Unter anderem ist es der Seniorenvertretung zu verdanken, dass jetzt der Citybus durch Pirna rollt und das Tagesticket lediglich 1,50 Euro kostet. Sperling hofft, dass künftig auch der Bahnhof und das Seniorenwohnheim an der Einsteinstraße angefahren werden. Und noch einen Wunsch hat die stellvertretende Vorsitzende der Seniorenvertretung: Die Radfahrer in der Dohnaischen Straße sind ihr ein Dorn im Auge. „Wir plädieren dafür, dass die Radfahrer in der Fußgängerzone schieben müssen. Besonders im Sommer, wenn Tische und Stühle draußen stehen und viele Touristen kommen, ist es für Radfahrer und Fußgänger einfach zu eng“, sagt sie.

Ihre Ehrenämter kosten viel Zeit. Warum engagiert sie sich trotzdem? Wieder lächelt Veronika Sperling und überlegt gut. Es gibt mehrere Gründe. „Ich möchte gerne meine Erfahrung an jüngere Menschen weitergeben“, sagt sie dann. Wenn es ihr gelingt, den Menschen Zugehörigkeit und Geborgenheit zu vermitteln, hat sie viel erreicht. Dabei steht immer der Mensch für sie im Mittelpunkt. „Ich akzeptiere jeden so, wie er ist, egal ob groß, klein, dick oder dünn“, zählt sie auf. Und sie möchte nicht missverstanden werden. „Ich bekomme auch viel zurück.
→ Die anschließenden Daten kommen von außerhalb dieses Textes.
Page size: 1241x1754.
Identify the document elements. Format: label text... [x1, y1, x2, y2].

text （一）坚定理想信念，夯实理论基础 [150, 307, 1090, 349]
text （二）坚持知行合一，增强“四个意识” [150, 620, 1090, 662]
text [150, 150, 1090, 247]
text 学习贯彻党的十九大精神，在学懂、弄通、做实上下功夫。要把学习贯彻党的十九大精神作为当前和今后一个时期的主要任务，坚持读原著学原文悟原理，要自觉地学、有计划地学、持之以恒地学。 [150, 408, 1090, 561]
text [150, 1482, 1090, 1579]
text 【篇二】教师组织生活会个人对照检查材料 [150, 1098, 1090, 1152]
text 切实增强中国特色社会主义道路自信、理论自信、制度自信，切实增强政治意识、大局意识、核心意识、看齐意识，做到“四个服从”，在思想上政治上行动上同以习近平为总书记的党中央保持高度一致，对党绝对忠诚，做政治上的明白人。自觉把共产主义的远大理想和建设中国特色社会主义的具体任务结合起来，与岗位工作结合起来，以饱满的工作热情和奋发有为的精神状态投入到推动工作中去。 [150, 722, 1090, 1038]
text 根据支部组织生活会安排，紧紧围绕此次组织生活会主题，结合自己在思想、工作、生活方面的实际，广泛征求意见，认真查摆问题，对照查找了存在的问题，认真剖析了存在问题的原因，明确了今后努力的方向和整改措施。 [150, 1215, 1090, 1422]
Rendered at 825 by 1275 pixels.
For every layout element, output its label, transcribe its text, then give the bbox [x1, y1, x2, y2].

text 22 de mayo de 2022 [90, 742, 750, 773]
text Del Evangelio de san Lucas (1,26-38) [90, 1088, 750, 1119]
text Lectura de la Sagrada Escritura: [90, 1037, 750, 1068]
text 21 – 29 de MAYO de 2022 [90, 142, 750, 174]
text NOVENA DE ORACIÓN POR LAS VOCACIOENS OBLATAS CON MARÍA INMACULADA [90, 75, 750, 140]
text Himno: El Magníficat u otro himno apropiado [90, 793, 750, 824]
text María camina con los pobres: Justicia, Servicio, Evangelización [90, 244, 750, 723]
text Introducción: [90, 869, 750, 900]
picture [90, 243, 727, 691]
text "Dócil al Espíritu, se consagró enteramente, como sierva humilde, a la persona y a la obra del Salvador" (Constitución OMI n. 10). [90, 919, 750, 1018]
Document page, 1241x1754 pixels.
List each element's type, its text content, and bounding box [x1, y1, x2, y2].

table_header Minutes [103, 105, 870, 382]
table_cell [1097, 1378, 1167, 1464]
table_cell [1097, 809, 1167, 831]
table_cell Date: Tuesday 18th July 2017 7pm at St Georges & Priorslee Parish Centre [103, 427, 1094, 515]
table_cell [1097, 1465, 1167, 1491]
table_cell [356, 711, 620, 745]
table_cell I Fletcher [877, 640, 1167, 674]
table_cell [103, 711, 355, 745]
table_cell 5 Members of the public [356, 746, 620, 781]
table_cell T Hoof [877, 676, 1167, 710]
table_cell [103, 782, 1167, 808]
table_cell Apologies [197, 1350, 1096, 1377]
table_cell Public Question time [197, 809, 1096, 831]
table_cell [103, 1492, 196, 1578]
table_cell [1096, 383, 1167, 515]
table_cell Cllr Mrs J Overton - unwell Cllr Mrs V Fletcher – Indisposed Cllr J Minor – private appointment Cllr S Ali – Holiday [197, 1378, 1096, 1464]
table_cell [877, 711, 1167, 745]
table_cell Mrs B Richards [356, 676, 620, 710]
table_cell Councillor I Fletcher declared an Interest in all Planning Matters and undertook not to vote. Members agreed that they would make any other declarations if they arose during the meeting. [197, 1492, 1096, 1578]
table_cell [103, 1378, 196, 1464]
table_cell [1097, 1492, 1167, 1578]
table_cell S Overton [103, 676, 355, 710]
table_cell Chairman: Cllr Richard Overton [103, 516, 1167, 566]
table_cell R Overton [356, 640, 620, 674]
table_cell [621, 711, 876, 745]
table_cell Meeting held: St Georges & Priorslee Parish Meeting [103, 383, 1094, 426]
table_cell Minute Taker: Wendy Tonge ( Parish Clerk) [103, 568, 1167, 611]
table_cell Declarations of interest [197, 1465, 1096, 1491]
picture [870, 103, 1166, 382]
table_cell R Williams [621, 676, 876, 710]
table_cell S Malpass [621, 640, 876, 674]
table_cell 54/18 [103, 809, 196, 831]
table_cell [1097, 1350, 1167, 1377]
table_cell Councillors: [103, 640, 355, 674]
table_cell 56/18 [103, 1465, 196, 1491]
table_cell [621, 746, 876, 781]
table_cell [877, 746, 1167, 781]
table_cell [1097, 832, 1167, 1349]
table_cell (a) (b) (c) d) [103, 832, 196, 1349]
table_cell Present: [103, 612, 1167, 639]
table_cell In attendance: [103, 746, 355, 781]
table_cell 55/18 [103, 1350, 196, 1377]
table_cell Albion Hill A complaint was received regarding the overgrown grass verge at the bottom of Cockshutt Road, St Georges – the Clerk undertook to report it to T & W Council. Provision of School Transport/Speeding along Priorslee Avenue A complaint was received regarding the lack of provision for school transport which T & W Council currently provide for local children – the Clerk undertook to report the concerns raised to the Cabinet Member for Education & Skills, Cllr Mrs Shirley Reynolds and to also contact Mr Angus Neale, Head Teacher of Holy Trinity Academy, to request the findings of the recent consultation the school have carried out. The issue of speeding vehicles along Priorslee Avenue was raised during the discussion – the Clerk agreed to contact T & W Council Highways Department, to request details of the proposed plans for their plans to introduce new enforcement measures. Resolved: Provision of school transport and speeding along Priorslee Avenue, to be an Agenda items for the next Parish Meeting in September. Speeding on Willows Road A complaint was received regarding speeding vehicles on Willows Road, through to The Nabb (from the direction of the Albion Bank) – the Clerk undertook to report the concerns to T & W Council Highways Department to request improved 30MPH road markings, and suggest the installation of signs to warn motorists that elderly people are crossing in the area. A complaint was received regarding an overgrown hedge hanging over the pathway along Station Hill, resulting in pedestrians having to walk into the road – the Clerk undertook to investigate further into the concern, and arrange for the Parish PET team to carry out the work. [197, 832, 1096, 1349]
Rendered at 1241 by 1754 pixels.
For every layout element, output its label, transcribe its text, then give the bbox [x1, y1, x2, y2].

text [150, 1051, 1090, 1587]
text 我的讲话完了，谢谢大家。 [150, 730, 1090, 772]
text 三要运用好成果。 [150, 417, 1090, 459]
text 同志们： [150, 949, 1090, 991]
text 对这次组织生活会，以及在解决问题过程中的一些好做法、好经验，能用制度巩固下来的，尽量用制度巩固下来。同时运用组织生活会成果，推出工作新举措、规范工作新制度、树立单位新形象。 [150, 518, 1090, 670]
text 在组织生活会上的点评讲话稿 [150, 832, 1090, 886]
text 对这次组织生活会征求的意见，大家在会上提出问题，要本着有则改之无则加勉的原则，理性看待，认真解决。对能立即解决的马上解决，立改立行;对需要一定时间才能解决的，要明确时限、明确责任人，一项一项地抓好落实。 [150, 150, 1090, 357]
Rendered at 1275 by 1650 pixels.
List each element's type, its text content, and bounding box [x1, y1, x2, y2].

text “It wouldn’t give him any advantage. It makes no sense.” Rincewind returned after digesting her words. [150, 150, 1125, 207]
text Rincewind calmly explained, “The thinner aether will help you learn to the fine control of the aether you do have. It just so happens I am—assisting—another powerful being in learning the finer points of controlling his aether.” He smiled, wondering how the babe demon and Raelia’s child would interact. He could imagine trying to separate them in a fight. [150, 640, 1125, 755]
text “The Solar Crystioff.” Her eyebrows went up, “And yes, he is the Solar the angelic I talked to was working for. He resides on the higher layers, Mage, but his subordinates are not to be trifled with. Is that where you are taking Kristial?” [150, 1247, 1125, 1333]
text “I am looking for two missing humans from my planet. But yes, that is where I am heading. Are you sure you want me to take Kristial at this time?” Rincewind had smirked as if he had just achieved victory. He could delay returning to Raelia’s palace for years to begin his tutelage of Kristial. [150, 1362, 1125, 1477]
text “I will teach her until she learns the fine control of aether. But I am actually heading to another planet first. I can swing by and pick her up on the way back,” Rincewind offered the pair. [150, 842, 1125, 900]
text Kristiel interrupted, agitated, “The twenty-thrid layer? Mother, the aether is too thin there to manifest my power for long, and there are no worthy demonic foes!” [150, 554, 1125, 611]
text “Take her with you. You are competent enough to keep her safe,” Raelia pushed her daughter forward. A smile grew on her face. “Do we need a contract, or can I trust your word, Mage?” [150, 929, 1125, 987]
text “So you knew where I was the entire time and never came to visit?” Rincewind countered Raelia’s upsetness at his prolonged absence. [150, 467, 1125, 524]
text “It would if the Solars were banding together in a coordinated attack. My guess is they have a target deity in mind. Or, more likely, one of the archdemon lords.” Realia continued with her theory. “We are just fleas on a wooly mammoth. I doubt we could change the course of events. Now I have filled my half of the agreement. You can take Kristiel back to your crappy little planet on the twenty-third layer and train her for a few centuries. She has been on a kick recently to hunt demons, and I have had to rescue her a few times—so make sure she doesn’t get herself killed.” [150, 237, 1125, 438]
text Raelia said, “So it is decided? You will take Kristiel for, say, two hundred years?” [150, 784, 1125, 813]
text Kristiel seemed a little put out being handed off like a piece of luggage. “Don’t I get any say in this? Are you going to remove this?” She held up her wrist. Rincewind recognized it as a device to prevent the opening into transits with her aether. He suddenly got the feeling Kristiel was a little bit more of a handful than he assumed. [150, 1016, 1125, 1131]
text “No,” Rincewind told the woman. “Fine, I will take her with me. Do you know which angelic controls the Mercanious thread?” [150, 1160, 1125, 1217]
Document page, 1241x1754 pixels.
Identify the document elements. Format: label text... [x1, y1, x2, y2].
Manchmal ein Lächeln, manchmal ein Händedruck.“

Viele neue Aufgaben

Sich für andere einzusetzen spiegelt sich in ihrem Lebenlauf wieder. Geboren wird Veronika Sperling in Dresden. Da ihr Vater eine Arbeit beim Strömungsmaschinenbau bekommt, zieht sie mit ihren Eltern 1958 nach Pirna. Ihr Abitur mit Berufsausbildung schließt sie als Chemielaborantin ab. Nach einer Mutterschaftspause arbeitet sie im Strömungswerk, Abteilung Galvanik.

Oft geht sie am Wochenende in das Pflegeheim an der Einsteinstraße, um dort ehrenamtlich mitzuhelfen. Vielleicht bekommt sie auch deshalb, unmittelbar nachdem die Ströma schließt, 1993 eine Umschulung zur examinierten Altenpflegerin. Nach dem Abschluss stellt die Volkssolidarität Veronika Sperling ein, wo sie bis zur Rente 2012 arbeitet. Um nicht in das berühmte Loch zu fallen, stürzt sie sich sofort ins Ehrenamt und geht in ihren neuen Aufgaben auf. Zeit für den geliebten Kleingarten, Lesen, Theaterbesuche bleiben dennoch. Kein Dynamospiel in Dresden verpasst sie. „Ich war schon immer Dynamo-Fan“, sagt sie und muss schmunzeln.

Das Allerwichtigste ist jedoch ihre Familie. Ihre erwachsene Tochter, der Schwiegersohn und Enkel Marcel leben bei Münster. Trotz der Entfernung sind sie sich nah. Oft fährt Veronika Sperling hin und bekommt Gegenbesuche. „Wir halten gut zusammen“, sagt die Mutter und Großmutter. Ein warmes Strahlen huscht bei diesen Worten über ihr Gesicht.